MR is not doomed, at least not yet
The latest online panel dust up

The end of “don’t ask, don’t tell” in online survey research?

My colleague, Gregg Peterson, attended last week's CASRO Online Research Conference and has sent me this post.

The era of "don't ask, don't tell" in the world of commercial market research may well have ended last week in Las Vegas at the annual CASRO Online Research Conference.    The purveyors of online surveyors came face-to-face with the survey taking monsters they created.  Back in our rooms, if we looked up at the big mirrored walls of our swanky, conference hotel suites, we noticed the real culprits staring straight back at us.

Hands down, the talk of last week's conference was "the panel of panelists".  These were eight people recruited at the back of a large quantitative study of web survey takers who were there to help us understand their world and to tell us what they liked and disliked about the surveys we served up to them.  They were selected from among a few hundred qualified Las Vegas respondents (the Las Vegas respondents being a sub-quota of the large national study) based initially on the quality and thoughtfulness of their open ended responses in the quantitative survey, and, at a second stage, in a follow-up interview with the panel's eventual moderator, to see how well they could articulate their respective panel taking experiences.  (Let's hope that the recruiter was unconcerned about demographic diversity, because 7 of the 8 were not employed full time, none were below the age of 30, and all were Caucasians.)

And articulate they did - all of the scary sins of our industry.  Here's the least surprising of what we learned:  Each of them were members of multiple panels – the least ambitious of them was a member of a mere four panels while the majority of them seemed to be a members of 8-10 panels. When asked who had received multiple invitations to the same survey, all hands shot up immediately. A few happily admitted to taking the same survey multiple times.  Some seemed to be aware that it might not be completely kosher to do so, while one claimed proudly to have responded to all 10 invitations.  ("It's not up to me to police you guys.")  One very articulate elderly woman suggested that panel companies should allow them to indicate when they will be on vacation, because it was "so hard to come home to 600 or 800 survey invitations."  All were very clear about the importance of incentives and one panelist admitted to taking surveys and participating in focus groups simply to pay off the mortgage on his vacation home.   And he was less than happy about the new speeder detection tools sometimes imbedded in our surveys.    "It's easy to go fast when you've seen the same thing over and over again." 

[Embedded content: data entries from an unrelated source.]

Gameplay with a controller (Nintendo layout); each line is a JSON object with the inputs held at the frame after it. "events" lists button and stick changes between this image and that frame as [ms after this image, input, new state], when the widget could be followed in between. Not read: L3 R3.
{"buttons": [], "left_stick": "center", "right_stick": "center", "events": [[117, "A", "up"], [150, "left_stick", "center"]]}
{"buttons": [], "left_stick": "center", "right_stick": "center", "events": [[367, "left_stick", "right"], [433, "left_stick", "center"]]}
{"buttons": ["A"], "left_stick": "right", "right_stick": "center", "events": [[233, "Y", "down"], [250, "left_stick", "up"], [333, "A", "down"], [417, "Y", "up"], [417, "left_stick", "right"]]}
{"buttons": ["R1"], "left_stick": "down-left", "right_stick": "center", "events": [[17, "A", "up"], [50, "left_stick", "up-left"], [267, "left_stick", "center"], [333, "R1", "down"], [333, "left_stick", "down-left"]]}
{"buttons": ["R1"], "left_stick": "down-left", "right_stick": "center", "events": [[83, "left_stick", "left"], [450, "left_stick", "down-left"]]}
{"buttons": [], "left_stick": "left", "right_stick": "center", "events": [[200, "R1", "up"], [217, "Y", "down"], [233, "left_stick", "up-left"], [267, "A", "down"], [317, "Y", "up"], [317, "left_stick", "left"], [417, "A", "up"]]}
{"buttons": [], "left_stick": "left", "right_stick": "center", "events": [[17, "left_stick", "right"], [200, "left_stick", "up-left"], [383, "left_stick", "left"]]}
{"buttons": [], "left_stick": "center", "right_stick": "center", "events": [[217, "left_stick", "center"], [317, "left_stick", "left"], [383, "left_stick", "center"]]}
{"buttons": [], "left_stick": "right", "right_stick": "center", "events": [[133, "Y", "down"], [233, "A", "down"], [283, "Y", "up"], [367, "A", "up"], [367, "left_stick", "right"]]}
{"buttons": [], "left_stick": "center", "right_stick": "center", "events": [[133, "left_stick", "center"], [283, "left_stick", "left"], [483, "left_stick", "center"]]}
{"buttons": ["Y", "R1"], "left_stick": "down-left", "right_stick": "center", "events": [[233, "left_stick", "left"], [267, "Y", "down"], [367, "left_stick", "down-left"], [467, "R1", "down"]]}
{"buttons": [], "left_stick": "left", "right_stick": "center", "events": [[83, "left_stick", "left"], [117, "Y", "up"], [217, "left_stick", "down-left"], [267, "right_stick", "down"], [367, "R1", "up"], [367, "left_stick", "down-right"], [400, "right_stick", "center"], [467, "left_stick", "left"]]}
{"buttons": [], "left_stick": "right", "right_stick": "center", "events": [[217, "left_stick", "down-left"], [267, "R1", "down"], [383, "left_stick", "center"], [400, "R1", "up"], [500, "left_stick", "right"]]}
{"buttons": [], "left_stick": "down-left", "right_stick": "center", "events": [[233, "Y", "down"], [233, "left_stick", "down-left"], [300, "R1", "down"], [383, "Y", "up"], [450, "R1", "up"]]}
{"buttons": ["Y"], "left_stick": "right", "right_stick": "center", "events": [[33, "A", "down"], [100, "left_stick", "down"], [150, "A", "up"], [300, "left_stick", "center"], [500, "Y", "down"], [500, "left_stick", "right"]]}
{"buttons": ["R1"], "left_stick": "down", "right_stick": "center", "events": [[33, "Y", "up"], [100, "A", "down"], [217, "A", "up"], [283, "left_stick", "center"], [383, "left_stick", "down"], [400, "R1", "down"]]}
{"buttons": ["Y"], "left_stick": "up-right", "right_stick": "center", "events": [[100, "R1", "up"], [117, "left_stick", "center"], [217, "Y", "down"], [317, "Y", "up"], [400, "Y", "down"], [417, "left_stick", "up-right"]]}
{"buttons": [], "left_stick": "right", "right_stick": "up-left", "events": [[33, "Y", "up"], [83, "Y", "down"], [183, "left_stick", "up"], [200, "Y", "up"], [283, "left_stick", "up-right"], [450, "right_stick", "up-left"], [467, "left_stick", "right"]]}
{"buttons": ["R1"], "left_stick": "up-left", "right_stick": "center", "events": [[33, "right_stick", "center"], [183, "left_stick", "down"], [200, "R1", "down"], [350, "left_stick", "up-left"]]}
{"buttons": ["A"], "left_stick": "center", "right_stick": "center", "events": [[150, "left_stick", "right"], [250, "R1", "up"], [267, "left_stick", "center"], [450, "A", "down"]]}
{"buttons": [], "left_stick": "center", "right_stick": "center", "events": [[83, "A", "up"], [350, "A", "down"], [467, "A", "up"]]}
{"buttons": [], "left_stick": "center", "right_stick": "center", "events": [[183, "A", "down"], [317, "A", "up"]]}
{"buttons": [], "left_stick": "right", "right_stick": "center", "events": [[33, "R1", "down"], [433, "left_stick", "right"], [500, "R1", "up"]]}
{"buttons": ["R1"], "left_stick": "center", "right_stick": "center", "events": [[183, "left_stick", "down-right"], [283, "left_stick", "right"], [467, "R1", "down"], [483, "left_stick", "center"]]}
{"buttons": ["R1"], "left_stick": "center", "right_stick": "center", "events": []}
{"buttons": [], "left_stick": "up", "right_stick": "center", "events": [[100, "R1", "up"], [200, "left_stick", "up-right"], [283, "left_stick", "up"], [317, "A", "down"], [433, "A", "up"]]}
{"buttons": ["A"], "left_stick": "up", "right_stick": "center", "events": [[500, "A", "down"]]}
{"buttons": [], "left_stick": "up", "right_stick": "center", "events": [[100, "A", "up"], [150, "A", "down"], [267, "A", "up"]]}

As always, there are caveats. This was, after all, a qualitative study – not even pretending to be representative like most of the surveys we report on. That being said, there was some good news here.  These folks take their survey taking responsibilities seriously.  They did surveys at least in part because they really like giving their opinions.  They seemed sincere in their pledge of honesty and good intentions about providing truthful answers to all questions including screeners.  They only wish we were better at our jobs.  The spoke of broken links, screeners that take forever, highly repetitive surveys, progress bars that clearly lie, 50 minute surveys with too small an incentive, incentives that never show up, questions without a "Don't Know" category, missing response categories in our employment questions (retired people do not want to mark themselves as unemployed) and the dread of being confronted with dense text or a "a page full of tiny little boxes". They don't think their detergent has a personality and they were certain that there aren't 60 different ways to describe a soft drink.  A few really preferred surveys that gave them a chance to provide detailed open-end responses and many articulated the pleasure of taking a visually interesting and well-constructed survey.

What was perhaps most surprising was the reaction of researchers following this session. I heard a senior sales executive of a very large panel company express shock and amazement about the volume of surveys being taken and the professionalism of the respondents on the panel.  Everyone was abuzz.  Perhaps it was just the relief of getting it out in the open once and for all.  We could suddenly talk more freely about what we feared – the life blood of our industry may be a small army of highly determined professional survey takers. 

And guess what other topic was prominently featured on this year's agenda? Routers and maximizing panel "efficiency".  In other words, let's figure out if we can get these poor souls to do a few more poorly constructed surveys. We have work to do.